Comment peut-on encore proférer de telles âneries ? Après janvier et novembre 2015, après Nice, après Bruxelles, après Strasbourg, après Manchester, après Samuel Paty, après l’insupportable litanie des massacres et des exécutions perpétrés à travers le monde au nom de l’islam ? Et dans quel cloaque d’inconscience, de lâcheté ou de perversité macèrent celles et ceux qui les prononcent ?

Aucun « flou » n’entoure la tentative d’exécution de Salman Rushdie. C’est un crime religieux, commis par un idolâtre enragé dont les motivations ne laissent place à aucune ambiguïté ni à aucune éventuelle « abolition du discernement », si pratique à invoquer quand on veut éviter les sujets qui heurtent les « convictions ». C’est un crime d’État, ordonné par un régime totalitaire et terroriste, l’Iran, au nom d’un culte qui prétend s’imposer par la force et la peur à l’ensemble de l’humanité. Aucun dignitaire religieux iranien n’a jamais annulé la fatwa de mort lancée par l’ayatollah Khomeyni en 1989, pas plus les soi-disant « modérés » que les autres. Au nom de cette fatwa, le traducteur japonais de Rushdie avait été poignardé à mort en 1991, et son éditeur norvégien, grièvement blessé, deux ans plus tard.

Mais c’est aussi un crime qu’au fond bien d’autres religions aimeraient perpétrer avec autant d’entrain. C’est un crime qui a été fomenté avec la complicité, pas toujours passive, de milliers de petits dandys inconséquents et poseurs, parfois eux-mêmes gens de lettres, qui, bien calés au fond d’un fauteuil dans un salon bourgeois d’une capitale occidentale, ont sciemment choisi le camp de l’obscurantisme assassin contre l’irrespectueux, le « blasphémateur », l’« islamophobe ». C’est un crime qui a pu s’accomplir parce que nombre de politiciens cyniques ont préféré condamner l’écrivain plutôt que ceux qui le menaçaient. Le plus célèbre d’entre tous restant notre si sympathique Jacques Chirac, qui avait dit de Rushdie : « Je n’ai aucune estime pour lui ni pour les gens qui utilisent le blasphème pour se faire de l’argent, comme ce fumiste – je pèse mes mots – qui s’appelle Scorsese, l’auteur d’un navet, La Dernière Tentation du Christ. Quand on déchaîne l’irrationnel, il ne faut pas s’étonner de la suite des choses. » Sur son lit d’hôpital, l’écrivain est donc prié de ne pas s’étonner…

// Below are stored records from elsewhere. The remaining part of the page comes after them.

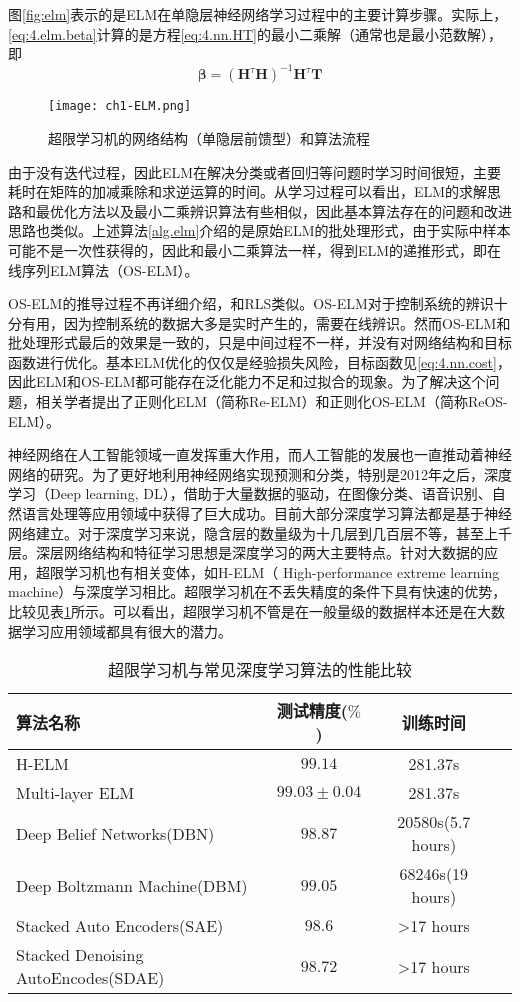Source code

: 图\eqref{fig:elm}表示的是ELM在单隐层神经网络学习过程中的主要计算步骤。实际上，\eqref{eq:4.elm.beta}计算的是方程\eqref{eq:4.nn.HT}的最小二乘解（通常也是最小范数解），即
\begin{equation}
\bm{\beta}=(\bm{H}^{\tau}\bm{H})^{-1}\bm{H}^{\tau}\bm{T} 
\end{equation}

\begin{figure}
 \centering
 \texttt{[image: ch1-ELM.png]}
 \caption{超限学习机的网络结构（单隐层前馈型）和算法流程}\label{fig:elm}
\end{figure}

由于没有迭代过程，因此ELM在解决分类或者回归等问题时学习时间很短，主要耗时在矩阵的加减乘除和求逆运算的时间。从学习过程可以看出，ELM的求解思路和最优化方法以及最小二乘辨识算法有些相似，因此基本算法存在的问题和改进思路也类似。上述算法\ref{alg.elm}介绍的是原始ELM的批处理形式，由于实际中样本可能不是一次性获得的，因此和最小二乘算法一样，得到ELM的递推形式，即在线序列ELM算法（OS-ELM）。

OS-ELM的推导过程不再详细介绍，和RLS类似。OS-ELM对于控制系统的辨识十分有用，因为控制系统的数据大多是实时产生的，需要在线辨识。然而OS-ELM和批处理形式最后的效果是一致的，只是中间过程不一样，并没有对网络结构和目标函数进行优化。基本ELM优化的仅仅是经验损失风险，目标函数见\eqref{eq:4.nn.cost}，因此ELM和OS-ELM都可能存在泛化能力不足和过拟合的现象。为了解决这个问题，相关学者提出了正则化ELM（简称Re-ELM）和正则化OS-ELM（简称ReOS-ELM）。

神经网络在人工智能领域一直发挥重大作用，而人工智能的发展也一直推动着神经网络的研究。为了更好地利用神经网络实现预测和分类，特别是2012年之后，深度学习（Deep learning, DL），借助于大量数据的驱动，在图像分类、语音识别、自然语言处理等应用领域中获得了巨大成功。目前大部分深度学习算法都是基于神经网络建立。对于深度学习来说，隐含层的数量级为十几层到几百层不等，甚至上千层。深层网络结构和特征学习思想是深度学习的两大主要特点。针对大数据的应用，超限学习机也有相关变体，如H-ELM（
High-performance extreme learning machine）与深度学习相比。超限学习机在不丢失精度的条件下具有快速的优势，比较见表\ref{tab:elm-dl}所示。可以看出，超限学习机不管是在一般量级的数据样本还是在大数据学习应用领域都具有很大的潜力。
\begin{table}
\centering
\caption{超限学习机与常见深度学习算法的性能比较}\label{tab:elm-dl}
\begin{tabular*}{0.9\textwidth}{@{\extracolsep{\fill}}lccc}
\toprule
算法名称	&测试精度($\%$)	&训练时间 \\
\midrule
H-ELM	&$99.14$	&281.37s\\
Multi-layer ELM	&$99.03\pm0.04$	&281.37s\\
Deep Belief Networks(DBN)	&$98.87$	&20580s(5.7 hours)\\
Deep Boltzmann Machine(DBM)	&$99.05$	&68246s(19 hours)\\
Stacked Auto Encoders(SAE)	&$98.6$	&>17 hours\\
Stacked Denoising AutoEncodes(SDAE)	&$98.72$	&>17 hours\\
\bottomrule
\end{tabular*}
\end{table}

Le bourreau de Salman Rushdie n’est pas venu seul, armé de sa foi fanatique et de l’ordre d’exécution iranien. Il traînait derrière lui trente-trois ans de couardises, de bassesses, de trahisons, de postures, d’ignominies. Dans son ombre grouillaient une multitude d’alliés objectifs. Sont-ils eux aussi coupables du crime ? En tout cas, ils n’ont rien fait pour arrêter le bras du tueur. Au contraire.